[Problem description]: Would you print the material exactly, starting at its first line and ending at the line holding "3. Pedal on Parliament 2020"?

[Supplied data]:

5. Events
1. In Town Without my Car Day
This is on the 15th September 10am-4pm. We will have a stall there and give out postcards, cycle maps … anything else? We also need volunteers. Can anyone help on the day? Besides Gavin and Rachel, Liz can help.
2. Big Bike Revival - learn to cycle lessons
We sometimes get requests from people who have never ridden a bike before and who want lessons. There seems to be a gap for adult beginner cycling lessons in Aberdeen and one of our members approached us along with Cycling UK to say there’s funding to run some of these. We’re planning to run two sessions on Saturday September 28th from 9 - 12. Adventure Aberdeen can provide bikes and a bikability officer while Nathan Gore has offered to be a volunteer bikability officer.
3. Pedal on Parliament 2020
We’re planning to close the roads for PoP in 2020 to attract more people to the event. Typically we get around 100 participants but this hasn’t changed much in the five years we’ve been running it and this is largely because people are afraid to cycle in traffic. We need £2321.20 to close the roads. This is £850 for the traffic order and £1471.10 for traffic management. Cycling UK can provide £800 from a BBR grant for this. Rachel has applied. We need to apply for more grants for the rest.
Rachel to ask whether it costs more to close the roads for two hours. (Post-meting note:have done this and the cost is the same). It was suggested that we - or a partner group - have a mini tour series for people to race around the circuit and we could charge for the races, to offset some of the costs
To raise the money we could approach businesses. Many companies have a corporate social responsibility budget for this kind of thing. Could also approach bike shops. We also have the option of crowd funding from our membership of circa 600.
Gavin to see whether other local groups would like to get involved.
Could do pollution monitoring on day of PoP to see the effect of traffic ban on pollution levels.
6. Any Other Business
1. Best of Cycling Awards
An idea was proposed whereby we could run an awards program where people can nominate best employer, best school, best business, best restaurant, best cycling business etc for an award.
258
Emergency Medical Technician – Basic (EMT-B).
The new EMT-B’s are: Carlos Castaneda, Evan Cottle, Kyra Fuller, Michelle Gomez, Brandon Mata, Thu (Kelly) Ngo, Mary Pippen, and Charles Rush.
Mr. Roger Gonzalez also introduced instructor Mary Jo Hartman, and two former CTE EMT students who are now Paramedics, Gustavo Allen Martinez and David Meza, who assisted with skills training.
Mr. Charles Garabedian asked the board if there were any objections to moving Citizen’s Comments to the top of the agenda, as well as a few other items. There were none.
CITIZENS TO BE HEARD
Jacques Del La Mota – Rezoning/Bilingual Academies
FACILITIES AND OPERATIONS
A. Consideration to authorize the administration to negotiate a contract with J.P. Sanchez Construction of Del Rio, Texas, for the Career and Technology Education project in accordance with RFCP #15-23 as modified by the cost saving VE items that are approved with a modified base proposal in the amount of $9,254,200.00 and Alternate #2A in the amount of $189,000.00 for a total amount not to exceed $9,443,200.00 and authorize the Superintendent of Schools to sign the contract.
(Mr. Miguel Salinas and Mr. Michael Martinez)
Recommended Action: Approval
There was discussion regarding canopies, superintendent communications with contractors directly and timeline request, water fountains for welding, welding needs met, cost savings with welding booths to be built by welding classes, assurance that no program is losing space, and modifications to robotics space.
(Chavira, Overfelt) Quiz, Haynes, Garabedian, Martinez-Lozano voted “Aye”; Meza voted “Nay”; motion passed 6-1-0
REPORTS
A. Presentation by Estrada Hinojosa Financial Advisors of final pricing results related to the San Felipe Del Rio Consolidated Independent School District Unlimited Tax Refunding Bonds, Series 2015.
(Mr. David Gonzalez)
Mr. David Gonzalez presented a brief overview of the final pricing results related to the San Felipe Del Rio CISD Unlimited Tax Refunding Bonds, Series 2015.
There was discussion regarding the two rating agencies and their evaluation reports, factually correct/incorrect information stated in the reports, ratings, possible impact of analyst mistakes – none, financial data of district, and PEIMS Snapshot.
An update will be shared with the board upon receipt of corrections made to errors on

[Your solution]:
5. Events
1. In Town Without my Car Day
This is on the 15th September 10am-4pm. We will have a stall there and give out postcards, cycle maps … anything else? We also need volunteers. Can anyone help on the day? Besides Gavin and Rachel, Liz can help.
2. Big Bike Revival - learn to cycle lessons
We sometimes get requests from people who have never ridden a bike before and who want lessons. There seems to be a gap for adult beginner cycling lessons in Aberdeen and one of our members approached us along with Cycling UK to say there’s funding to run some of these. We’re planning to run two sessions on Saturday September 28th from 9 - 12. Adventure Aberdeen can provide bikes and a bikability officer while Nathan Gore has offered to be a volunteer bikability officer.
3. Pedal on Parliament 2020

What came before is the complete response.